Life Cycle Assessment (LCA) in Palm Oil Plantation and Mill with Impact Categories Global Warming Potential, Acidification, and Eutrophication
DOI:
https://doi.org/10.15379/ijmst.v10i2.1236Keywords:
Acidification, Eutrophication, Global Warming Potential (GWP), Life Cycle Assessment (LCA), Palm Oil Industry, SimaproAbstract
The aims are to capture the energy and materials data used to analyze the LCA results in PT. X Study oil palm plantations and mills in Indonesia to find out which stages have the greatest impact on global warming potential (GWP), acidification, and eutrophication. The method used is the LCA approach with the CML-Baseline method. The system boundary in this research is cradle-to-gate on the plantation and mill.
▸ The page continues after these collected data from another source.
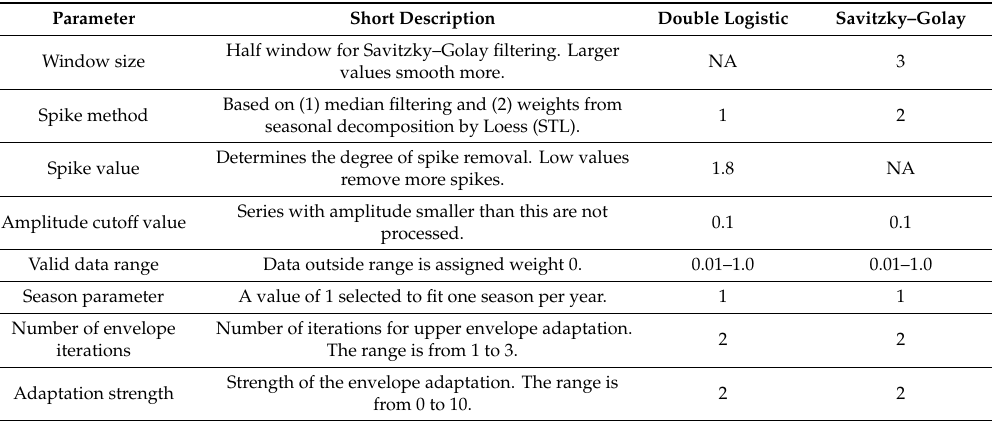
Figure 2. EVI time series with di ff erent fitting methods and phenological transition date thresholds. Panel ( a ) shows double logistic (black) and Savitzky–Golay (blue) fits to time series of enhanced vegetation index (EVI). Panel ( b ) shows the two di ff erent thresholds corresponding to 10% (blue, solid line) and 15% (purple, dashed line) of the seasonal amplitude of EVI in spring and fall. Panels ( c , d ) are sample time series of EVI at two di ff erent locations: Evergreen Needleleaf Forest in Central Canada and Savanna in the US Southwest. Table 1. Input settings for time series processing in TIMESAT for two di ff erent fitting methods: double logistic and Savitzky–Golay, as recommended by [44]. Short Description Double Logistic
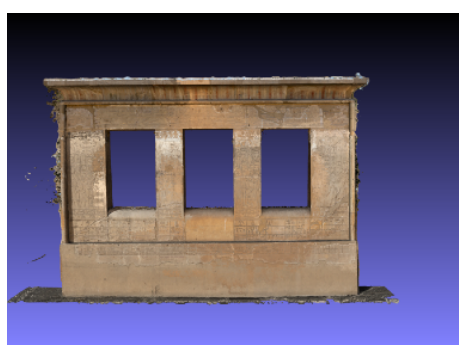
Figure 12 . Location of point markers.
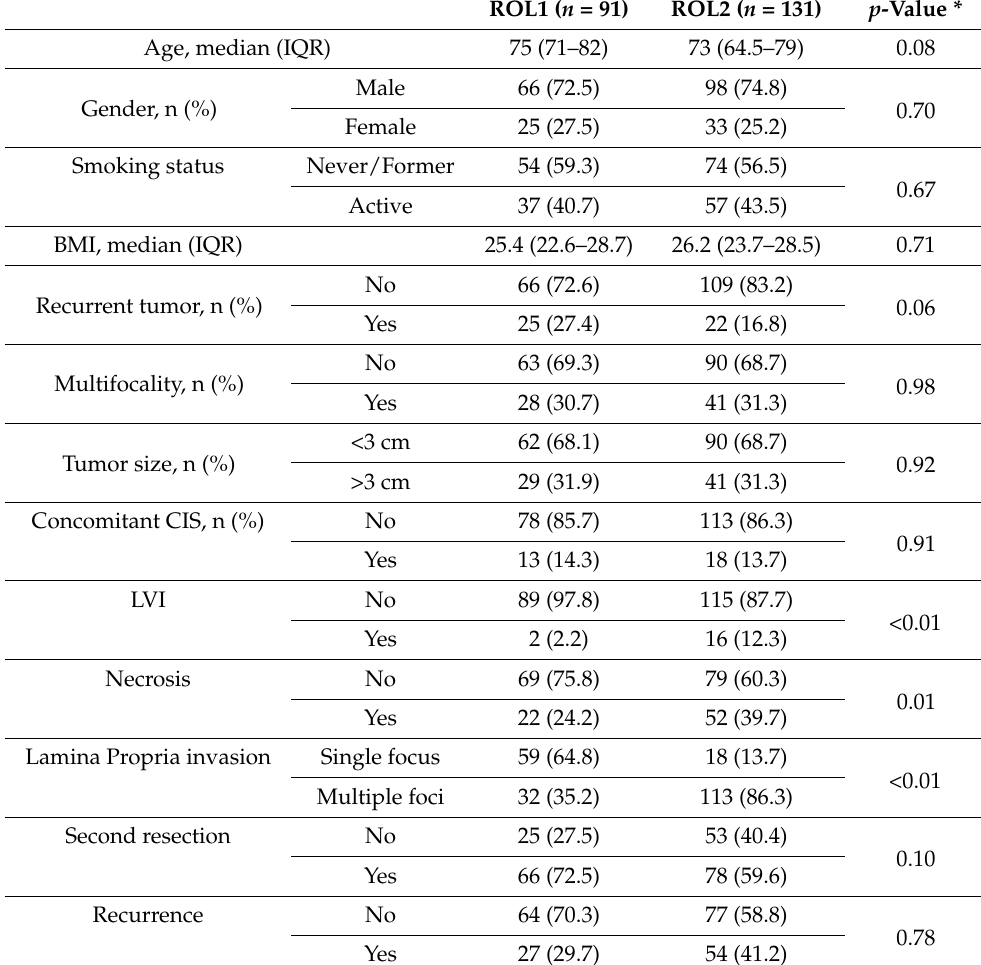
Table 2. Characteristics of patients stratified according to ROL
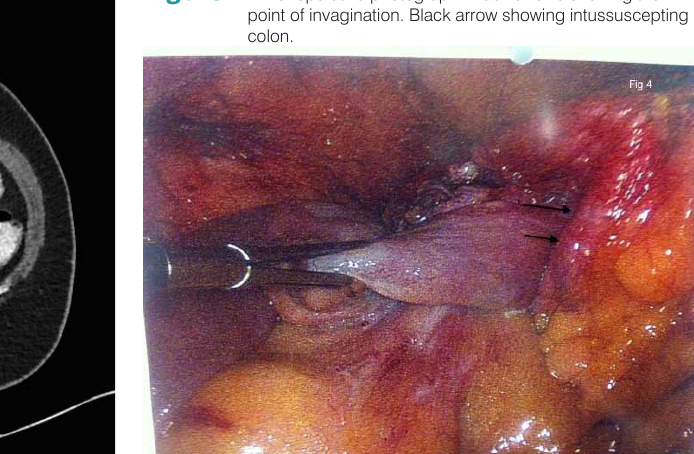
Figure 4. Per operative photograph. Black arrows showing the point of invagination. Black arrow showing intussuscepting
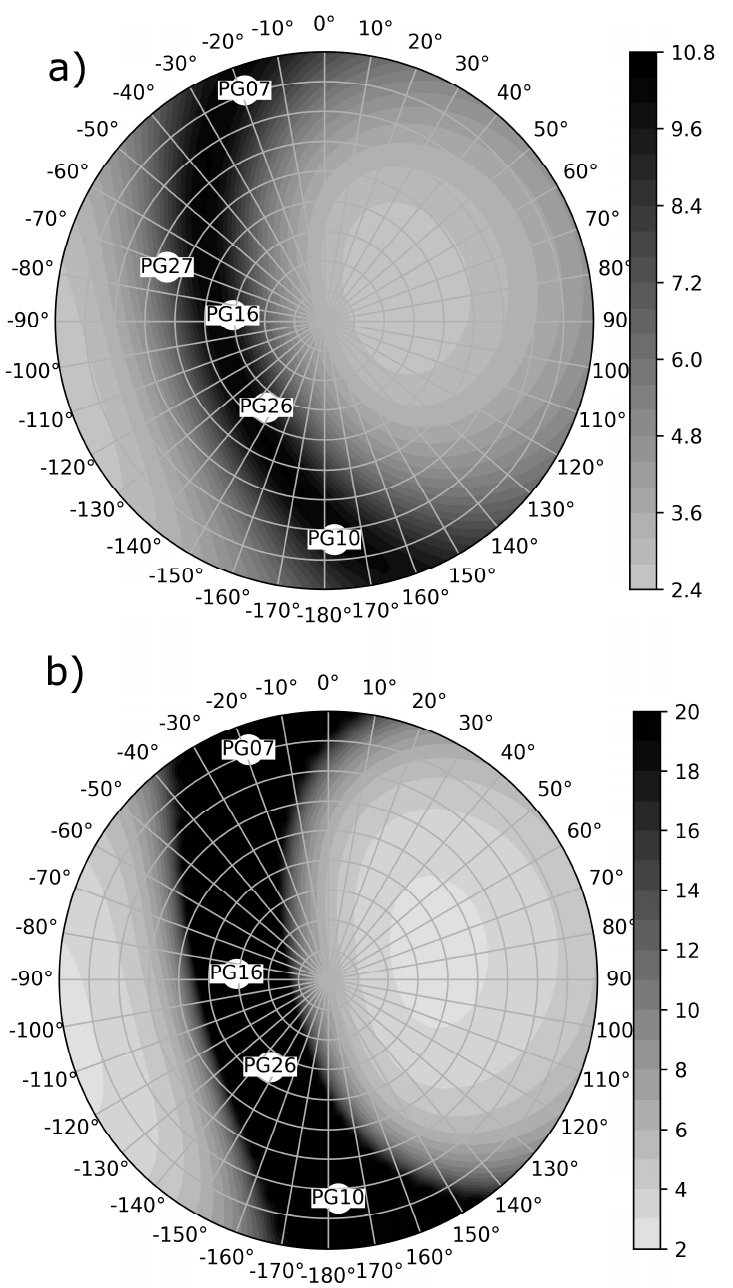
Figure 4. Heatmaps of PDOP calculated for a four-degree grid of transceiver locations at the observation point. Bottom panel ( b ): PDOP values with all visible satellites; top panel ( a ): PDOP values with Satellite 27 removed. Gray tones depict the PDOP value. In the top panel, the heatmap is limited to 20 for readability.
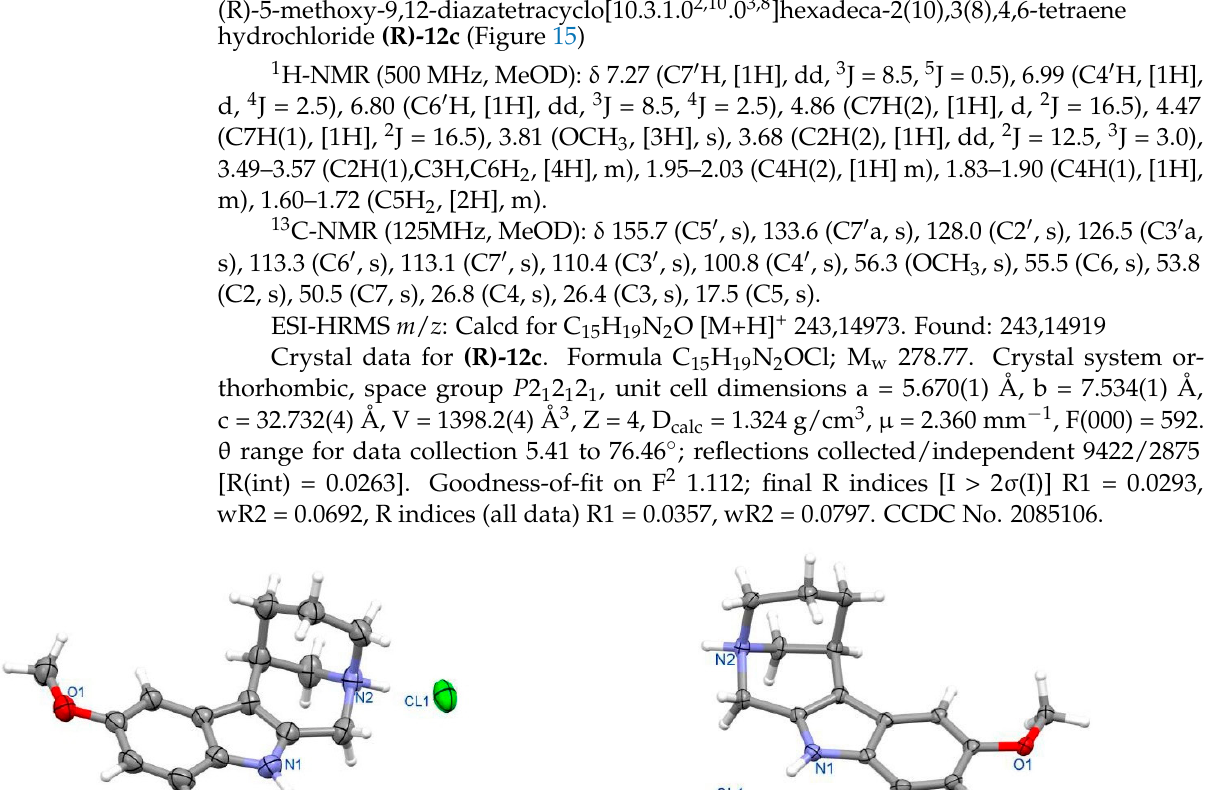
Figure 14. Numbering system for NMR spectra interpretation of compounds (R)- 12c and (S) -13c .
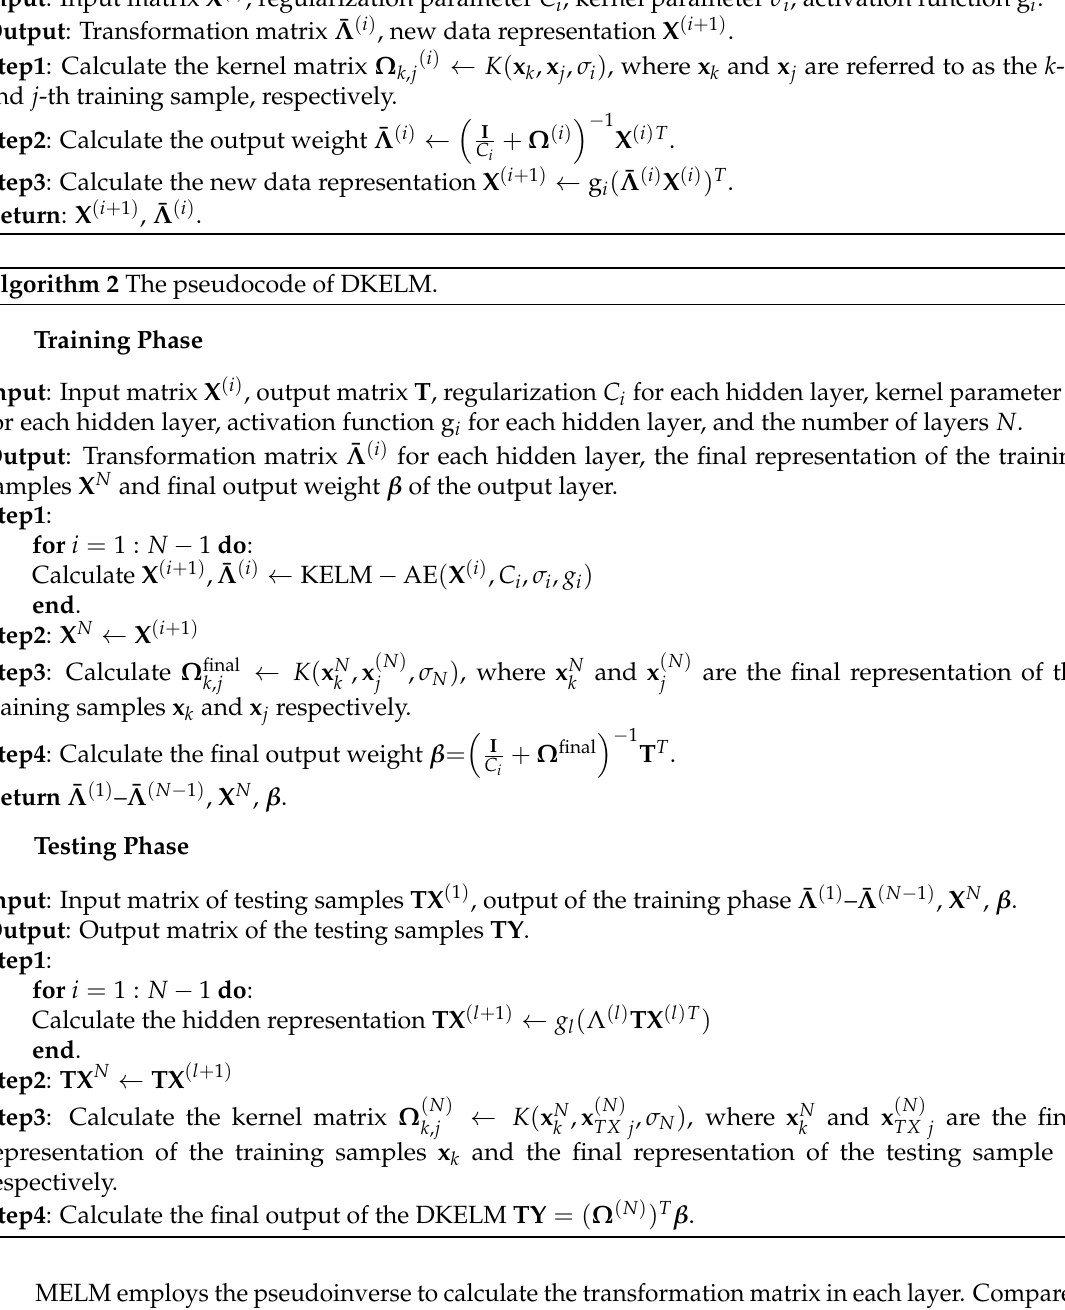
Algorithm 1 The pseudocode of KELM-AE.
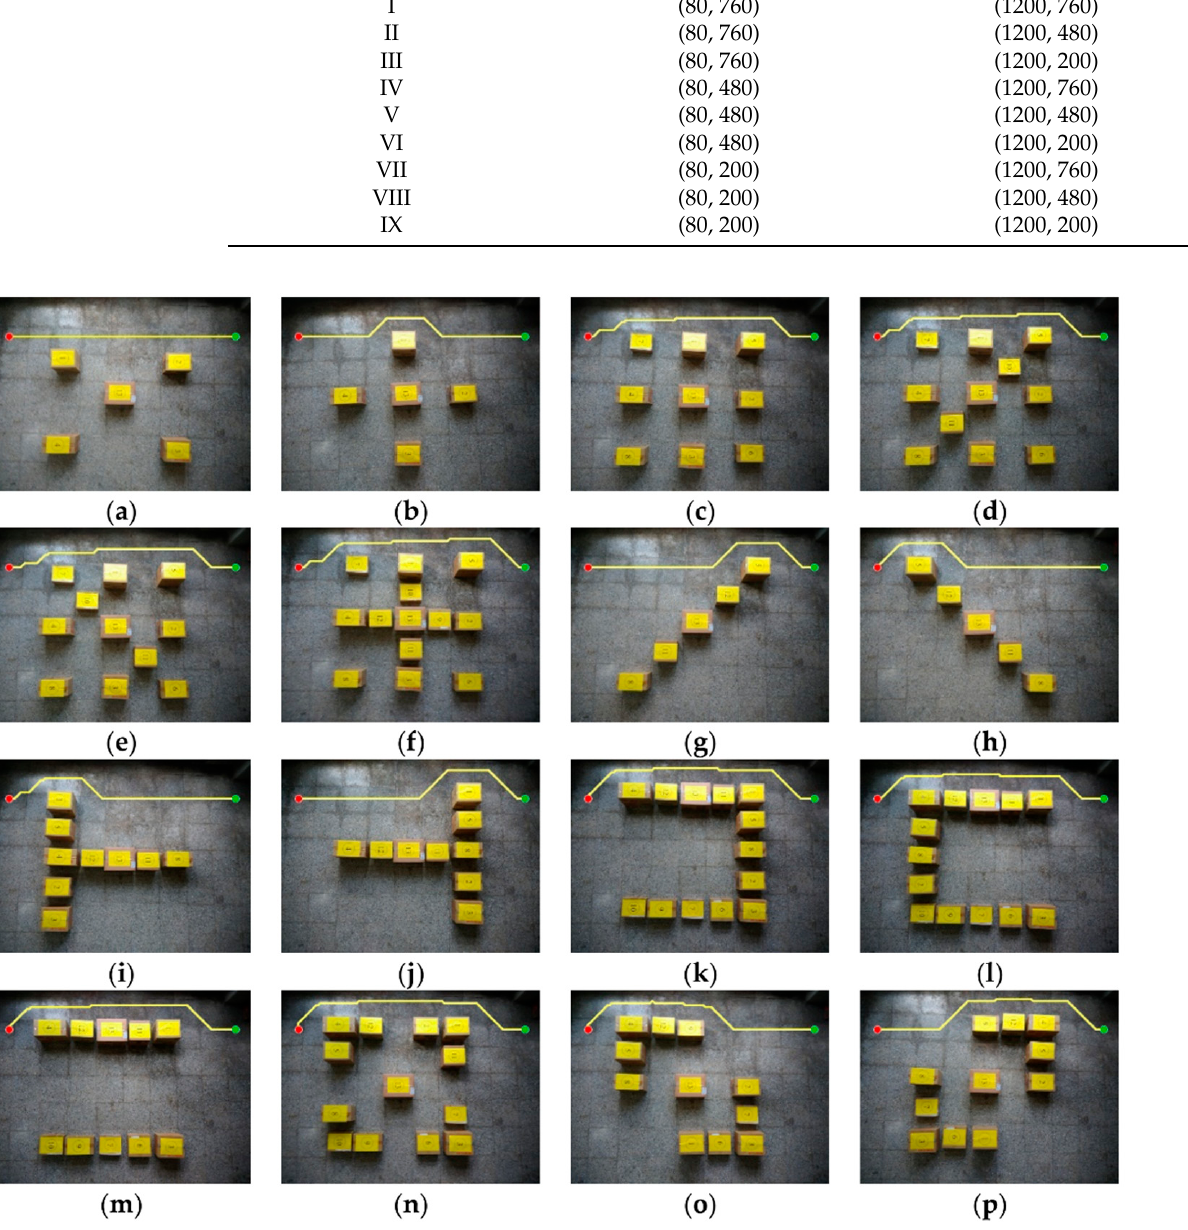
Figure 20. Planned paths shown in Experiment I: ( a ) result #1; ( b ) result #2; ( c ) result #3; ( d ) result #4; ( e ) result #5; ( f ) result #6; ( g ) result #7; ( h ) result #8; ( i ) result #9; ( j ) result #10; ( k ) result #11; ( l ) result #12; ( m ) result #13; ( n ) result #14; ( o ) result #15; ( p ) result #16.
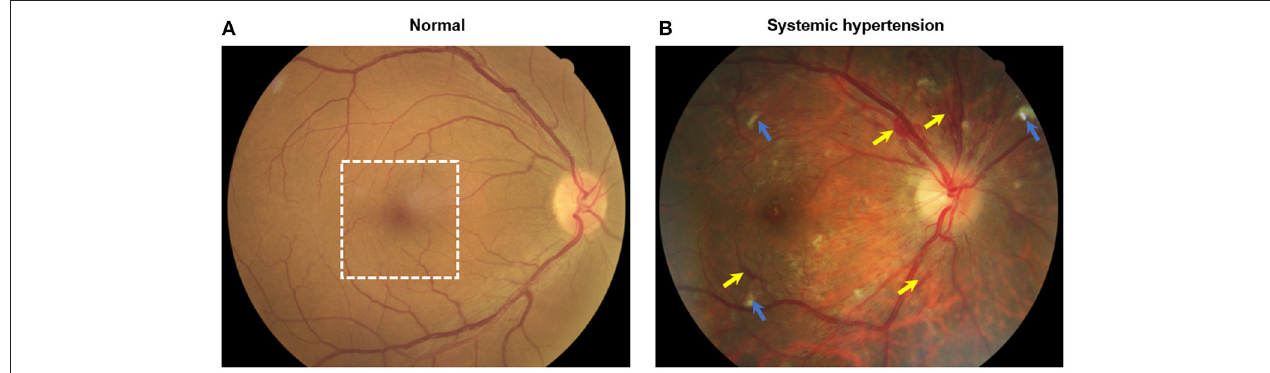
FIGURE 1 | Color fundus photographs of (A) an individual without systemic hypertension with normal eye and (B) a hypertensive person with signs of moderate hypertensive retinopathy. Notably features include flame hemorrhages (yellow arrows) and cotton wool spots (blue arrows). White dotted box indicates the optical coherence tomography angiography (OCTA, 3 × 3 mm 2 ) scanned region as seen in Figure 2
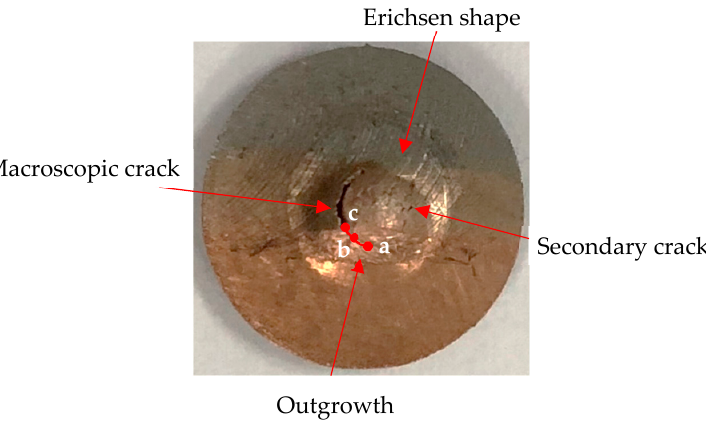
Figure 9. The macromorphology fracture of the SPT specimen: ( a ) the initiation region, ( b ) the middle area, ( c ) the initial crack region.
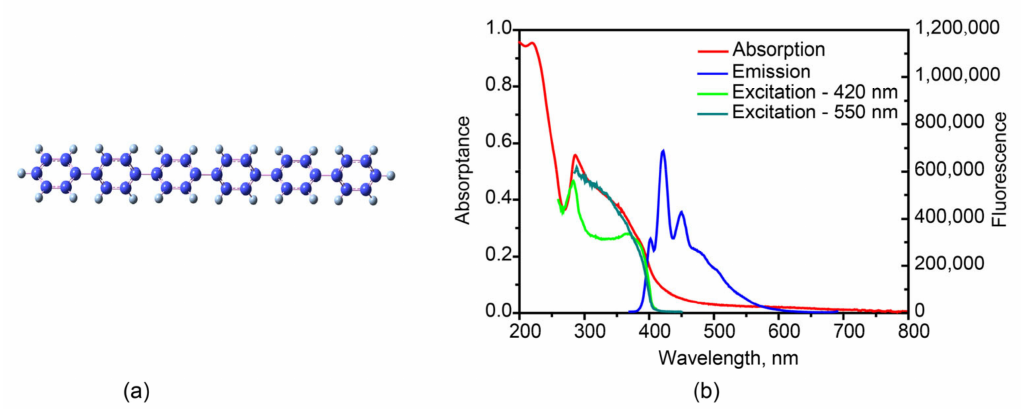
Figure 1. ( a ) Structure of hexaphenyl. ( b ) Steady-state absorption, fluorescence and excitation spectra of hexaphenyl film ( λ exc = 350 nm, λ em = 420 and 550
The data collected from January to December 2019 exclude the land-use change in plantation, liquid waste and sludge, tools used in plantation, and the amount of water used in plantation and mill, the data proceeded on Microsoft Excel and SimaPro 9.0.0.49. The inventory data collected from plantations are fertilizers, pesticides during plant maintenance, and diesel fuel for transportation, also inventory data collected from mills are electrical energy, steam energy, and diesel fuel. The greatest emissions or hotspots at the plantations are on the usage of fertilizers NPK 15-7-24+1 (384 Kg CO2 equivalent/Ton CPO for GWP, 1.93 Kg SO2 equivalent/Ton for acidification, and 0.65 Kg PO4 equivalent/Ton CPO for eutrophication). The hotspots at the mills for GWP and acidification are on the usage of steam energy boiler no.1 (1,273 Kg CO 2 equivalent/Ton CPO and 10.4 Kg SO 2 equivalent/Ton CPO respectively), and the result for eutrophication is 0.64 Kg PO 4 equivalent/Ton CPO on the usage of electrical energy, Cummins 1 and Cummins 2. The total impact factor is 2.433 Ton CO2 equivalent/Ton CPO for GWP, 16.41 x 10-3 Ton SO2 equivalent/Ton CPO for acidification, and 2,65 x 10-3 Ton PO4 equivalent/Ton CPO for eutrophication.